One honest read on whether your SaaS is actually healthy. Enter your core numbers and this grades the seven metrics investors and operators care about — Rule of 40, burn multiple, NRR, GRR, quick ratio, CAC payback and LTV/CAC — against the commonly-cited benchmarks, with a plain verdict on each.
What this free tool is great for: a quick, one-off job with no signup — it runs entirely in your browser, so nothing leaves your device and there's nothing to manage.
Its honest limit: it's a one-time read from numbers you type in — it can't pull your live billing and CRM data, trend the metrics month over month, or alert your team the moment one slips out of the healthy zone.
Revenue alone tells you almost nothing about the health of a subscription business. A company growing 100% while burning $3 for every $1 of net-new ARR is in more danger than one growing 30% that funds itself. The metrics on this scorecard are the vital signs investors and seasoned operators actually check — and, unlike a single number, they only make sense together.
Rule of 40 — growth rate plus profit margin. You're allowed to lose money if you grow fast, or grow slowly if you're profitable, but together they should clear 40. Burn multiple — how much cash you torch for each dollar of net-new ARR; under 1 is elite, over 2 says growth is expensive. Net revenue retention — whether existing customers spend more over time; above ~110% means the base grows before you add a single new logo. Gross revenue retention — the same, minus the flattering effect of upsells, so it exposes real churn. Quick ratio — new plus expansion revenue divided by what you lost; it tells you whether you're filling the bucket faster than it leaks. CAC payback — how many months of gross profit it takes to earn back the cost of winning a customer. LTV/CAC — a customer's lifetime value versus what they cost to acquire; roughly 3x or better is the healthy zone.
Early on, retention and the quick ratio tell you whether you have something worth pouring fuel on — great growth on top of leaky retention just burns money faster. Once you're scaling, the Rule of 40, burn multiple and CAC payback take over, because the question shifts from existence to efficiency. A red flag in the wrong metric for your stage deserves more of your attention than a green one you were always going to pass.
These are rules of thumb, not physics. A seed-stage company with tiny numbers can post a wild retention figure from one upsell; an enterprise business on annual contracts measures payback differently from a self-serve tool. Seasonality, contract length and how you count burn all move the goalposts. So use a red score as a question — why is this off, and does it matter for us — not as a verdict.

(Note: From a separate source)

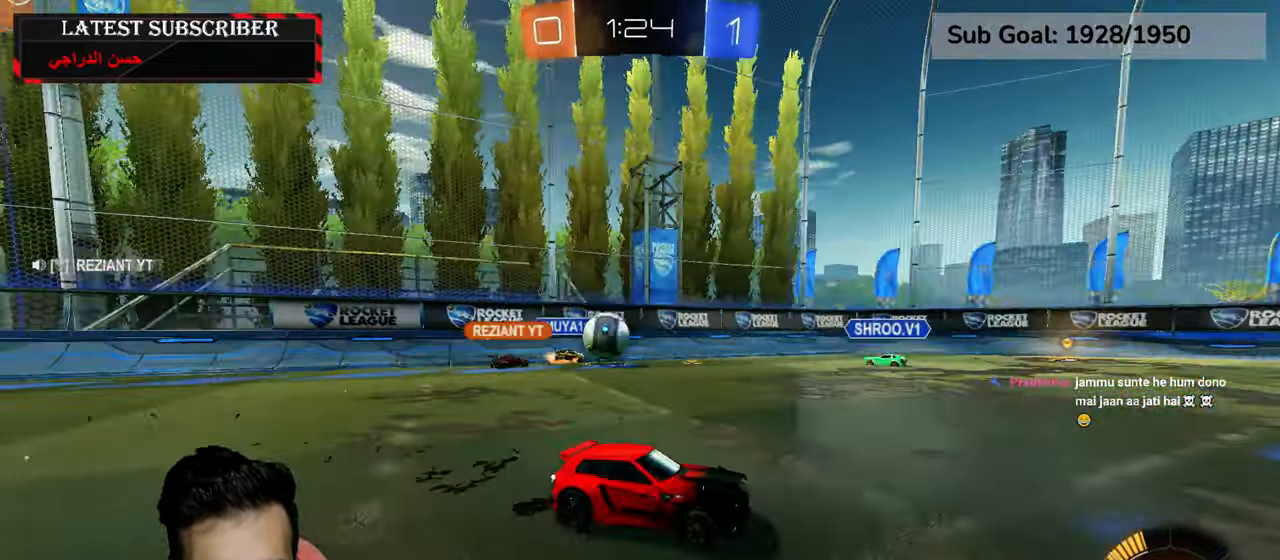
{"dt_ms": 500, "buttons": ["R1"], "left_stick": "left", "right_stick": "center", "events": [[334, "left_stick", "center"], [467, "left_stick", "left"]]}
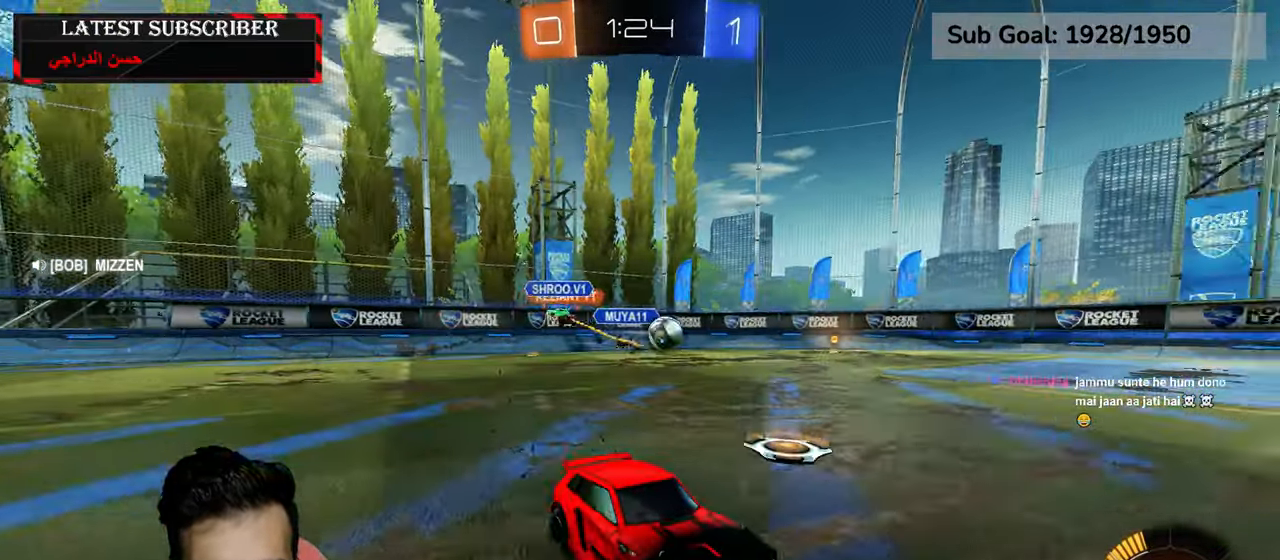
{"dt_ms": 500, "buttons": ["L1"], "left_stick": "center", "right_stick": "center", "events": [[284, "left_stick", "down-right"], [300, "R1", "up"], [367, "L1", "down"], [367, "left_stick", "center"]]}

This is a point-in-time read from numbers you typed in. The real value is watching them trend month over month, pulled straight from your billing and CRM so nobody's copying figures into a spreadsheet. That's what a dashboard tool like Databox is for: the calculator tells you where you stand today; a live dashboard tells you which way you're moving.
Seven of the most-watched: Rule of 40, burn multiple, net revenue retention (NRR), gross revenue retention (GRR), quick ratio, CAC payback period and LTV/CAC. Each is graded green, amber or red against a commonly-cited benchmark, and you get an overall letter grade.
They're standard industry rules of thumb — the kind SaaS investors and operators use — not invented numbers. They're guidance, not gospel: the right target shifts with your stage, business model and market, so use the grade to find what to dig into.
No. Everything is computed in your browser — nothing you enter is uploaded, stored or logged, and there's no signup.